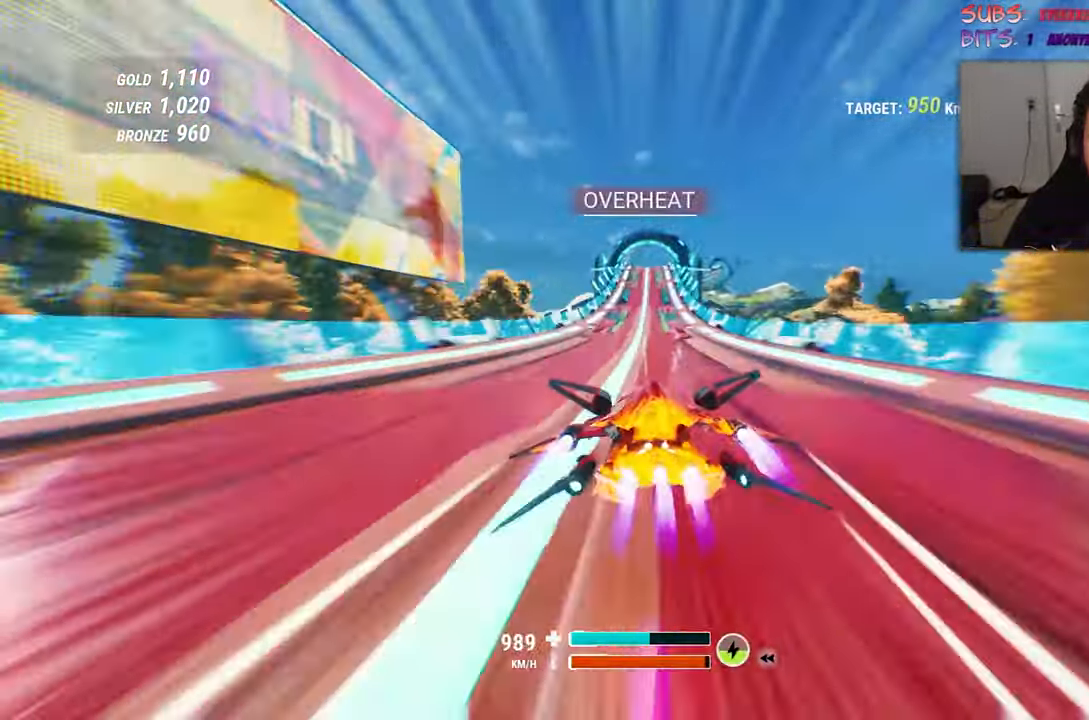
Gameplay with a controller (Xbox layout); each line is a JSON object with the inputs held at the frame after it (dt_ms = milliseconds from this image to that frame). "events" lists button and stick changes between this image and that frame as [ms after this image, input, new state], when the widget could be followed in between. Not read: HOME L2 L3 R2 R3 SELECT.
{"dt_ms": 500, "buttons": [], "left_stick": "up-left", "right_stick": "center", "events": [[133, "left_stick", "up-right"], [300, "left_stick", "up"], [417, "left_stick", "up-left"]]}
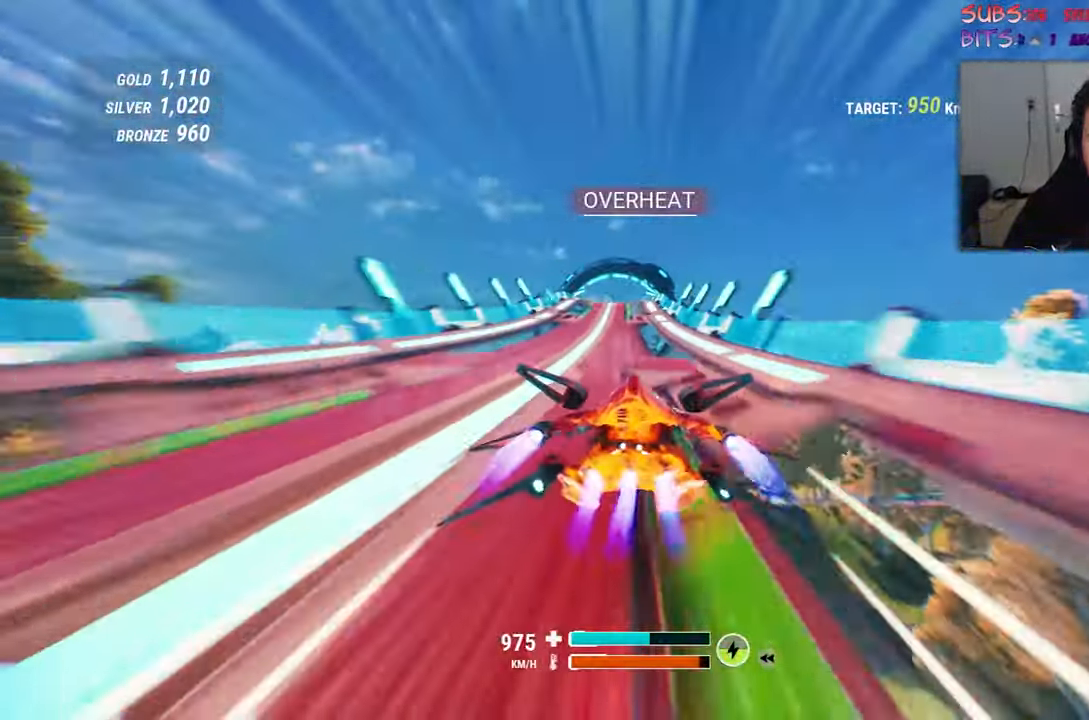
{"dt_ms": 500, "buttons": [], "left_stick": "up", "right_stick": "center", "events": [[200, "left_stick", "up"]]}
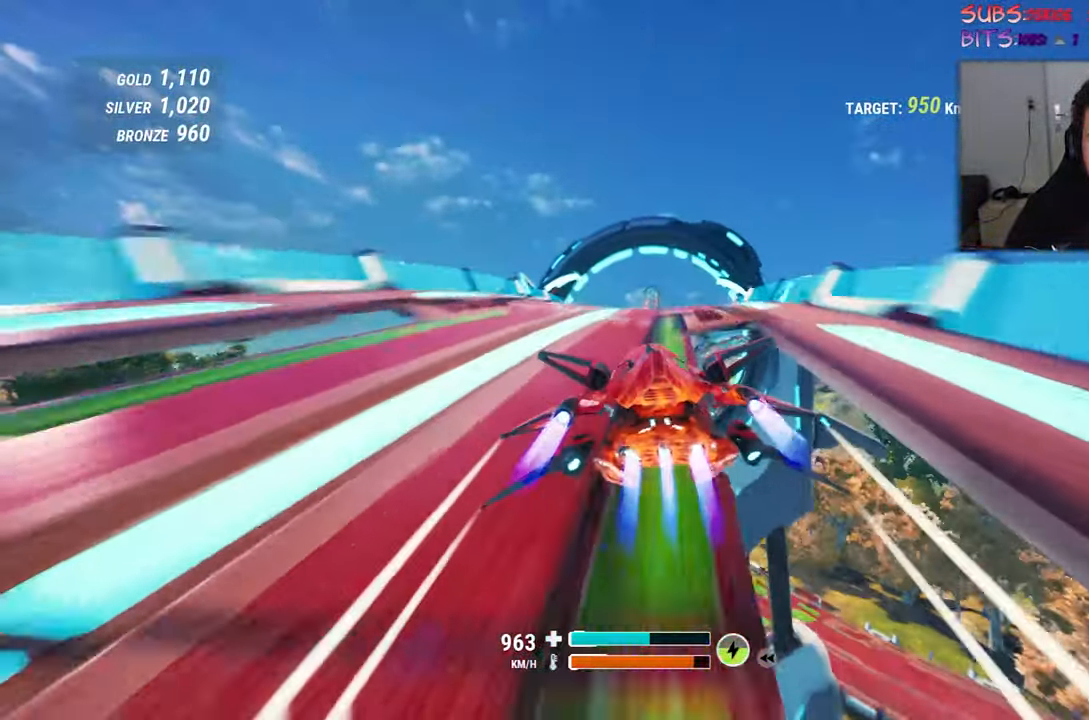
{"dt_ms": 500, "buttons": [], "left_stick": "up", "right_stick": "up", "events": [[283, "right_stick", "up"]]}
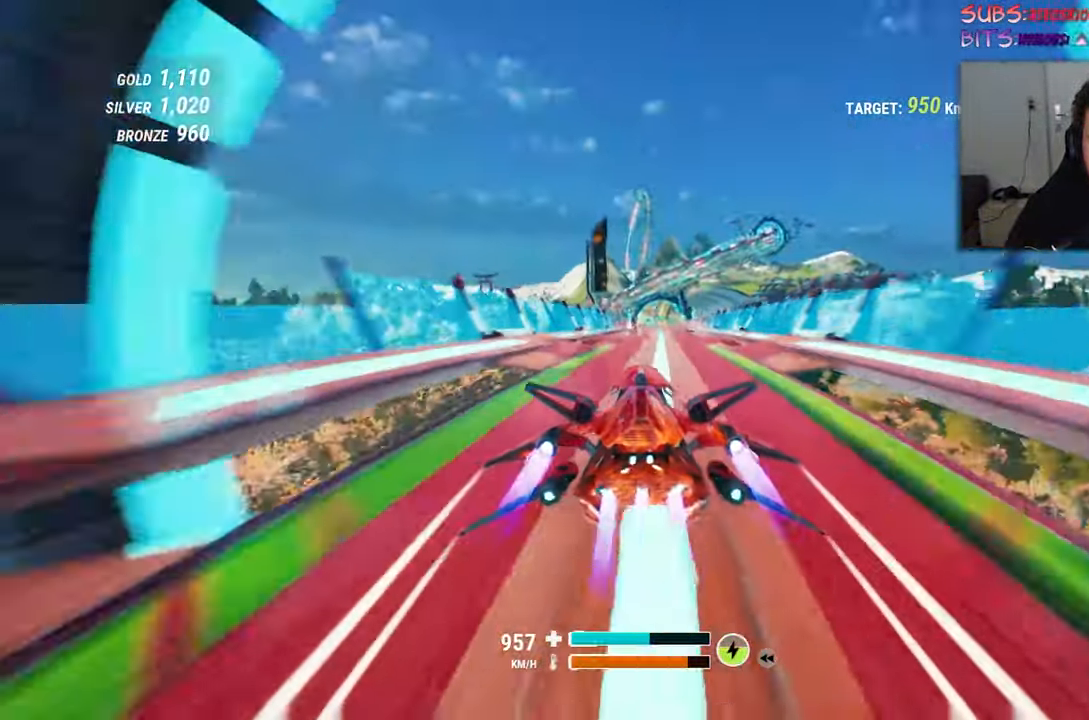
{"dt_ms": 500, "buttons": [], "left_stick": "up-left", "right_stick": "center"}
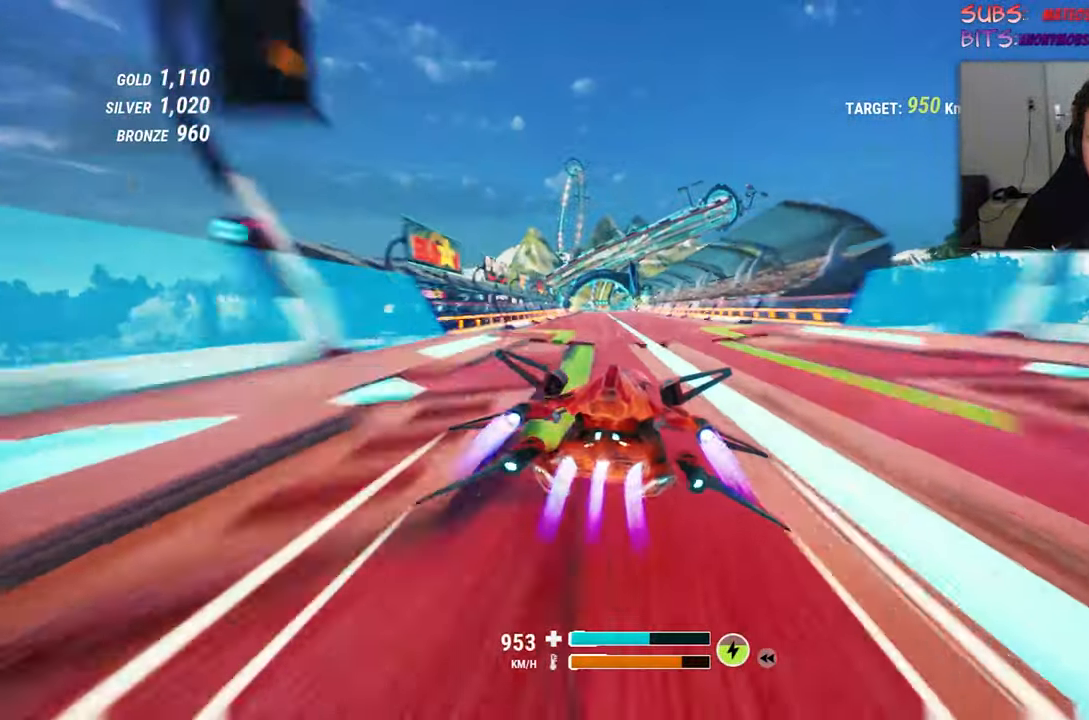
{"dt_ms": 500, "buttons": [], "left_stick": "up-right", "right_stick": "center", "events": [[133, "left_stick", "up"], [500, "left_stick", "up-right"]]}
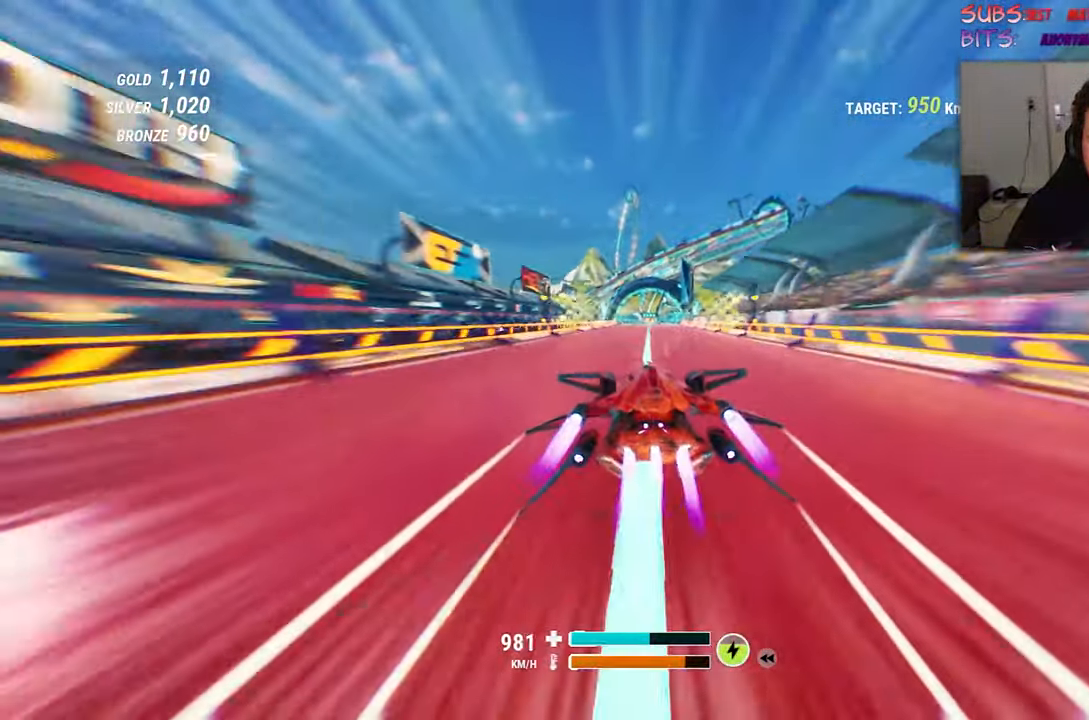
{"dt_ms": 500, "buttons": [], "left_stick": "up", "right_stick": "center", "events": [[100, "left_stick", "up"]]}
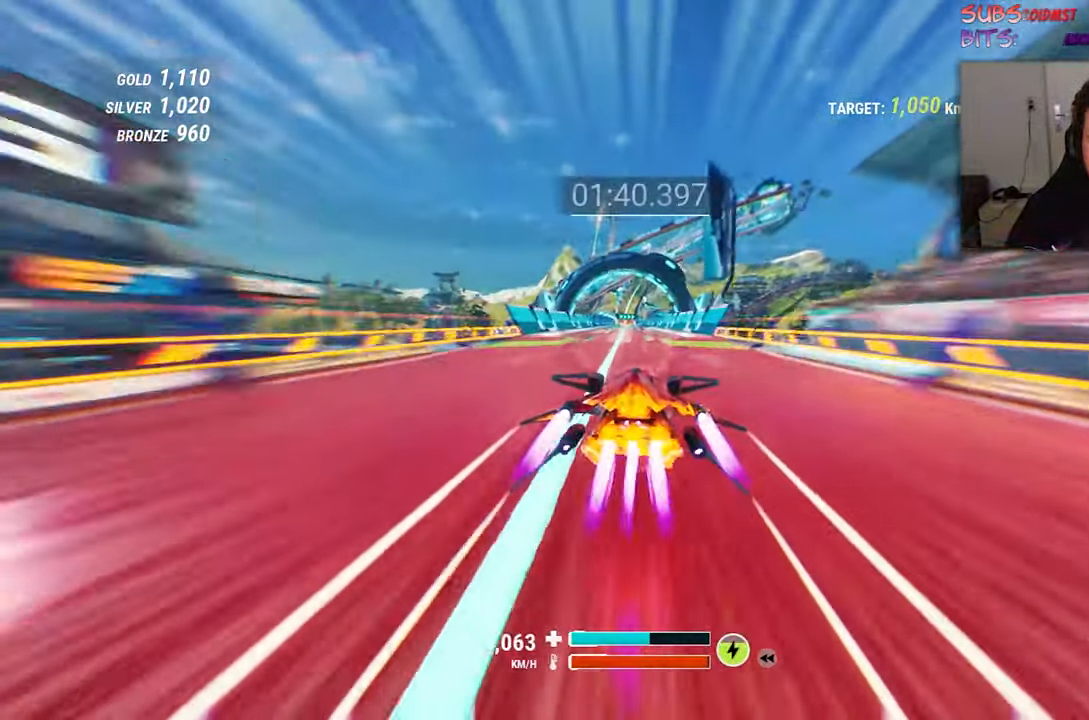
{"dt_ms": 500, "buttons": [], "left_stick": "up", "right_stick": "center"}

________________

- [TASK STATEMENT]: Would you retype the listing above exactly, omitting its pictures?

- [REPLY]:
Gameplay with a controller (Xbox layout); each line is a JSON object with the inputs held at the frame after it (dt_ms = milliseconds from this image to that frame). "events" lists button and stick changes between this image and that frame as [ms after this image, input, new state], when the widget could be followed in between. Not read: HOME L2 L3 R2 R3 SELECT.
{"dt_ms": 500, "buttons": [], "left_stick": "up-left", "right_stick": "center", "events": [[133, "left_stick", "up-right"], [300, "left_stick", "up"], [417, "left_stick", "up-left"]]}
{"dt_ms": 500, "buttons": [], "left_stick": "up", "right_stick": "center", "events": [[200, "left_stick", "up"]]}
{"dt_ms": 500, "buttons": [], "left_stick": "up", "right_stick": "up", "events": [[283, "right_stick", "up"]]}
{"dt_ms": 500, "buttons": [], "left_stick": "up-left", "right_stick": "center"}
{"dt_ms": 500, "buttons": [], "left_stick": "up-right", "right_stick": "center", "events": [[133, "left_stick", "up"], [500, "left_stick", "up-right"]]}
{"dt_ms": 500, "buttons": [], "left_stick": "up", "right_stick": "center", "events": [[100, "left_stick", "up"]]}
{"dt_ms": 500, "buttons": [], "left_stick": "up", "right_stick": "center"}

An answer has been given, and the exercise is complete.